The Hundred postponed to 2021 Photograph:( Twitter )
The reported BCCI-ECB alliance could open a window for Indian players as for the first time, they may participate in The Hundred tournament next summer.
With the election fever gripping the International Cricket Council (ICC), it was announced by the global cricket body that current president Shashank Manohar is not seeking re-election. As per reports, England’s Colin Graves is a likely successor for the top post and the BCCI will back the Englishman. However, there seems to more about this BCCI-ECB alliance.
According to a report, the BCCI-ECB alliance could open a window for Indian players as for the first time, they may participate in The Hundred tournament next summer.
ECB’s brainchild The Hundred was originally scheduled to be held in July-August this year but was postponed to 2021 amid the COVID-19 pandemic. While the new schedule hasn’t been announced, the report stated that it may be tagged along with India’s tour of England next year.
ALSO READ: England captain Morgan wary of Hales return
With COVID-19 pandemic leading to financial blows for every cricket board, England will need BCCI’s support to recover from the hit it has suffered due to the crisis.
"We want something that has global relevance, real commercial power, something that the whole game has ownership of and that reduces our reliance on international cricket, which is currently responsible for more than 90 per cent of our revenue," ECB chief executive Tom Harrison told The Cricketer.
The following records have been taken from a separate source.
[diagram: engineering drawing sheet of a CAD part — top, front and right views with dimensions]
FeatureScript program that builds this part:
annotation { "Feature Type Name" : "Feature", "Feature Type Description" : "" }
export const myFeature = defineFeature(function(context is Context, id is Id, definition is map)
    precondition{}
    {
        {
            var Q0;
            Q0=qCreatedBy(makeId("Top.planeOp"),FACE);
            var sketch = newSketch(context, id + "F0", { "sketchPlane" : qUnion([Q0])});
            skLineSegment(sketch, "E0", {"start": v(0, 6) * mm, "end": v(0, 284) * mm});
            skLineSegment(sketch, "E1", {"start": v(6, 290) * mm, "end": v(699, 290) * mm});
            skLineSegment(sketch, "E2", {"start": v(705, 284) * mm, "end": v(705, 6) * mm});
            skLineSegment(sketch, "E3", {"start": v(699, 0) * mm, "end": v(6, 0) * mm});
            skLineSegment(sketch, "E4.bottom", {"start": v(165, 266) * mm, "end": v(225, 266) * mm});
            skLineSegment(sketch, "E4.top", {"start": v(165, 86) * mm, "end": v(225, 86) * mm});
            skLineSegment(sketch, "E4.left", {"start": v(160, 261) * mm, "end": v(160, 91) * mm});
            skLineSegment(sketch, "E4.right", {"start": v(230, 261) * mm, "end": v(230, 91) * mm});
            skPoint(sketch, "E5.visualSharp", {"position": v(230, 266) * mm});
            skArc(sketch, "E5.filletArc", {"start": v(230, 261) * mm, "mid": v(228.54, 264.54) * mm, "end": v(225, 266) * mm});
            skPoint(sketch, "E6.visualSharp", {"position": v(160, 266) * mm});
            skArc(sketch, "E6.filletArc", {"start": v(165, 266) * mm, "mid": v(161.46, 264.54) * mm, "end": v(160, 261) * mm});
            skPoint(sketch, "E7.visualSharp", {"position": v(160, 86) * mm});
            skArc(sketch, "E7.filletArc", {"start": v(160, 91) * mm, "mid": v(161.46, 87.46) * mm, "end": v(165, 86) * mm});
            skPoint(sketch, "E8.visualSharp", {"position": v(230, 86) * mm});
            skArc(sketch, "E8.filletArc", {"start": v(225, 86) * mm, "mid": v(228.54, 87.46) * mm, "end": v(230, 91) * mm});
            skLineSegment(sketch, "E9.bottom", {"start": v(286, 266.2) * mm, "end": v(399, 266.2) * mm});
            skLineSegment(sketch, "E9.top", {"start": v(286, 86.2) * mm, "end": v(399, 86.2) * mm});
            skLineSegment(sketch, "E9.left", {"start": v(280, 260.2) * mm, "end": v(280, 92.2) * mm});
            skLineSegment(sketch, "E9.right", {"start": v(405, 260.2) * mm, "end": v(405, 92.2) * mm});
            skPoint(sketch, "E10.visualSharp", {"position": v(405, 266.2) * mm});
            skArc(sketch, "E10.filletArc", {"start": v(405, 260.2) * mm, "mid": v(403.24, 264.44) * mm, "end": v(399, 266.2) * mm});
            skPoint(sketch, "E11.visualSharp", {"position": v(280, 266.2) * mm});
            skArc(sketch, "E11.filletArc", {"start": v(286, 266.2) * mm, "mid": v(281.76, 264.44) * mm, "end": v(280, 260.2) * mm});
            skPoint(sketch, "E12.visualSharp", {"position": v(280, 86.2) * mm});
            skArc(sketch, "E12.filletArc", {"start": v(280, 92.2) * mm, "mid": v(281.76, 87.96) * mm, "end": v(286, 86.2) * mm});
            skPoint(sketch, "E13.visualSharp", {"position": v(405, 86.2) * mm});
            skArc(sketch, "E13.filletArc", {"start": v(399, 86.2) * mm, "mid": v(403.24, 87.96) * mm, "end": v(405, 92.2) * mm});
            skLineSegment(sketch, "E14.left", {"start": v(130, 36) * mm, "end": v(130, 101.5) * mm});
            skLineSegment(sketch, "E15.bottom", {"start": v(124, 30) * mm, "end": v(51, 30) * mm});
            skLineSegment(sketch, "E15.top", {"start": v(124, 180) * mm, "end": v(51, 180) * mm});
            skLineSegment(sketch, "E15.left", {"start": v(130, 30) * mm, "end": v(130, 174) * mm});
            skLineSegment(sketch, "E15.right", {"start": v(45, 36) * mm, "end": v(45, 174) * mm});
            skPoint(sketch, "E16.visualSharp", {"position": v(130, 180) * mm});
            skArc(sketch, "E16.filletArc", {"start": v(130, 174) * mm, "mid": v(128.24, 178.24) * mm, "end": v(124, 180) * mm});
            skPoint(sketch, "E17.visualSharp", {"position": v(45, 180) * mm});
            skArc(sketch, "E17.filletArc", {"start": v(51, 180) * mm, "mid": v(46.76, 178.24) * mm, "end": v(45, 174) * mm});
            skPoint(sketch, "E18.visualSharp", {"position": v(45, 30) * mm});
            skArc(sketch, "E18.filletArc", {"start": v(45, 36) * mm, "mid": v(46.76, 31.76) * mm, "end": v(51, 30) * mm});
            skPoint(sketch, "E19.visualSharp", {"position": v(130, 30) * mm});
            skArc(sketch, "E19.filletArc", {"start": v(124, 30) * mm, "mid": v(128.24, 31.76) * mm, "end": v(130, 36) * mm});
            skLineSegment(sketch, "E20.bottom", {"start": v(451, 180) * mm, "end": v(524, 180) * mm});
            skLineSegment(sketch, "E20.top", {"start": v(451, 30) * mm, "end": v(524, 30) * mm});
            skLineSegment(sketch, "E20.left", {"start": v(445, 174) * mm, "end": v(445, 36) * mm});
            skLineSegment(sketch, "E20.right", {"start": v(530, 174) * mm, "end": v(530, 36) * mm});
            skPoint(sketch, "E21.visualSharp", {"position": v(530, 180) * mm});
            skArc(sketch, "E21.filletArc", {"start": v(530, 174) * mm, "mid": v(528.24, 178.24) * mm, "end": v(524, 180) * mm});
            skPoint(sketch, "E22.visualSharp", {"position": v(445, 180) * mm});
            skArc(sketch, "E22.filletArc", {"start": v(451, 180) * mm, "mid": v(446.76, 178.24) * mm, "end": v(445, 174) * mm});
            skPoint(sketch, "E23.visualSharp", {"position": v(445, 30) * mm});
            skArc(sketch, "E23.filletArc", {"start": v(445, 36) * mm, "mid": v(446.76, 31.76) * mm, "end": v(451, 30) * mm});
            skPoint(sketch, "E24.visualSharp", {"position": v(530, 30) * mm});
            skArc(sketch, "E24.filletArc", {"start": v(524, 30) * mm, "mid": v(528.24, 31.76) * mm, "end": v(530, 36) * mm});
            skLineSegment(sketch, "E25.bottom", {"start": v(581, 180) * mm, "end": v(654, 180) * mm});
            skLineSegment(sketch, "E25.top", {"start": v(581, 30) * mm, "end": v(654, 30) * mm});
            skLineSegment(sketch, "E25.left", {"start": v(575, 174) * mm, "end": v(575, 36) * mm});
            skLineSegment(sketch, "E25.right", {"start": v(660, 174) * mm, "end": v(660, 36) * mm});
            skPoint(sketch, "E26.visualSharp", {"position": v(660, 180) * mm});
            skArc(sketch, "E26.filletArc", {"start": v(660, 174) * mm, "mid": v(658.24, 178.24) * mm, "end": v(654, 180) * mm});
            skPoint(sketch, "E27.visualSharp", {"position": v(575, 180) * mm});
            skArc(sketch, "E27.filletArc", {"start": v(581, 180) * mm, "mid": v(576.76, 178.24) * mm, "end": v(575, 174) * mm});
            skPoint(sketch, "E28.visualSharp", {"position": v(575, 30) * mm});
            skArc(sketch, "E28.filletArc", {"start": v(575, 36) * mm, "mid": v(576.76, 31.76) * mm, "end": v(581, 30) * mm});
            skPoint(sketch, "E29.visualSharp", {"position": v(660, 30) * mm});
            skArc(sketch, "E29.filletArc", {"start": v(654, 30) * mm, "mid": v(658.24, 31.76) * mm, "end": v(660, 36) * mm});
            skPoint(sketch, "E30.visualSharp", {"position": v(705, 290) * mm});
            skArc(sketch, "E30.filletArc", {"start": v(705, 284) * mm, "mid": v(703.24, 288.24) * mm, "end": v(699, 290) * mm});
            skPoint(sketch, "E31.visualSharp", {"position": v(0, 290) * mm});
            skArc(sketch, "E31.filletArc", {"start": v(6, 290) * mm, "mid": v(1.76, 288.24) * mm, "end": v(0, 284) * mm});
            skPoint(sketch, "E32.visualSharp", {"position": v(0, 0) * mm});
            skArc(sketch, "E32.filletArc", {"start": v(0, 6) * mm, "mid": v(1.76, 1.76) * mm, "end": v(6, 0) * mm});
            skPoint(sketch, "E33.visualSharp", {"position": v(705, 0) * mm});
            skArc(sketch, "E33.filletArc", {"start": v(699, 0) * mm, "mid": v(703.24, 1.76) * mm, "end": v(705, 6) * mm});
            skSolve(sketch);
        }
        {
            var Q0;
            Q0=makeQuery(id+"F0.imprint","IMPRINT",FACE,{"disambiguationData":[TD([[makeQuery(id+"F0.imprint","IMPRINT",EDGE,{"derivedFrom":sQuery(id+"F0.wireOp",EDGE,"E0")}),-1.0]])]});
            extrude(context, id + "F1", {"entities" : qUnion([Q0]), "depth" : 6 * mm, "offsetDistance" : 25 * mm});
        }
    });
A consultancy group – Oakwell Sports Advisory – has suggested that The Hundred must attract Indian players and investors to make the tournament a big hit.
In a report entitled The Impact of Covid-19 on English Cricket, Oakwell states: “The Hundred needs to be able to attract Indian players and subsequently an Indian fanbase, too. The Indian subcontinent constitutes 90% of the 1 billion cricket fans aged 16-69 globally.
"Indian investment into the Hundred, including from IPL team owners, may facilitate the involvement of Indian players in the longer term. In addition to generating revenue out of India, this would be vital in unlocking the south-Asian UK-based fanbase."
This report comes at a time when senior Indian players have been vocal about BCCI not allowing them to go to other countries and participate in cricket leagues and tournaments.
The likes of Suresh Raina, Robin Uthappa have said that playing in other leagues will improve the quality of Indian players and will allow them to get accustomed to different conditions.